▶ _Exercise goal_
What lines below include the word "Umzugshilfe"? Copy each one.

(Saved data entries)

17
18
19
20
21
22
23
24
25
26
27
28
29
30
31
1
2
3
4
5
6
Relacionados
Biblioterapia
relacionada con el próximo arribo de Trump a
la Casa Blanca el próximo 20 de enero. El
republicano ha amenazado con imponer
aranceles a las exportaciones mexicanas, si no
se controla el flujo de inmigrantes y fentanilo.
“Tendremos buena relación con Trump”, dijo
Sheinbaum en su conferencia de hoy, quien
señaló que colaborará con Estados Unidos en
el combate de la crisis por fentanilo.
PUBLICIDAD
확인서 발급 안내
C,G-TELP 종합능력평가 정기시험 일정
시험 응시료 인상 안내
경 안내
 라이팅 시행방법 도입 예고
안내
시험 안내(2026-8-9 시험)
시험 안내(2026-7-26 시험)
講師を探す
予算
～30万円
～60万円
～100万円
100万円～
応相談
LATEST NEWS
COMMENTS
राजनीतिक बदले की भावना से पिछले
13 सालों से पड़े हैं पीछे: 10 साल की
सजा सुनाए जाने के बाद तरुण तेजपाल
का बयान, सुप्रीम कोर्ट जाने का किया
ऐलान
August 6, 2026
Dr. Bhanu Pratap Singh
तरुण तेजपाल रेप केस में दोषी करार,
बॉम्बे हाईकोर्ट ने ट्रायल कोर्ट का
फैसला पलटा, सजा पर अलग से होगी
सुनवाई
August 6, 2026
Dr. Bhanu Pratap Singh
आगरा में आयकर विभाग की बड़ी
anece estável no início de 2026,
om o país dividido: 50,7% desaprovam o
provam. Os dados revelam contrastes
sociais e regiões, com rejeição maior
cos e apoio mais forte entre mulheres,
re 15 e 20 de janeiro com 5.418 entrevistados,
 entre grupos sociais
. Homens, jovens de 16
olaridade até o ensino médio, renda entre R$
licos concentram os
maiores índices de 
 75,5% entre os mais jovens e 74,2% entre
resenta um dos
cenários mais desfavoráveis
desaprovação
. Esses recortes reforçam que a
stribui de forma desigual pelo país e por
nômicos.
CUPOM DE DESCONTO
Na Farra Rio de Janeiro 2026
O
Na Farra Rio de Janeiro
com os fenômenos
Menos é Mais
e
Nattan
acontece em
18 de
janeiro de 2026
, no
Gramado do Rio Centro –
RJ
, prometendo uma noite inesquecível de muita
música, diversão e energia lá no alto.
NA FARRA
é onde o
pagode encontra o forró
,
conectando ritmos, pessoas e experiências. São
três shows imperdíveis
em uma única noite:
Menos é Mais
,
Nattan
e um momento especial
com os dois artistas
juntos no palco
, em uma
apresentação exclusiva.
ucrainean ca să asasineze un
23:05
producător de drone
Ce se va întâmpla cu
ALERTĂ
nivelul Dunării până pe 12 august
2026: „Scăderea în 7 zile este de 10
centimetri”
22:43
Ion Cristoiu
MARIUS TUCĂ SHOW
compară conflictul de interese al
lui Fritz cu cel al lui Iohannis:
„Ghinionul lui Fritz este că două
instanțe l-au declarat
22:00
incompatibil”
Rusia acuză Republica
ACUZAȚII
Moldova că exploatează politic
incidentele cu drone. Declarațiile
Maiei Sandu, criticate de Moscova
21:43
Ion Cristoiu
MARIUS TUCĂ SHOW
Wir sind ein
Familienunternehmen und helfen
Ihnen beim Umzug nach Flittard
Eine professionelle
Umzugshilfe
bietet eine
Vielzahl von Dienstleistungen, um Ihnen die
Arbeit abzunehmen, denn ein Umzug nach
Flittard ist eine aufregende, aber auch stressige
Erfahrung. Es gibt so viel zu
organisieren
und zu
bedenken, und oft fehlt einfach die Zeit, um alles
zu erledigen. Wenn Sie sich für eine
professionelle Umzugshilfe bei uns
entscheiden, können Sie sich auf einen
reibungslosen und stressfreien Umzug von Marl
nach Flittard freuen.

▶ _Reply to the exercise_
Umzugshilfe
professionelle Umzugshilfe bei uns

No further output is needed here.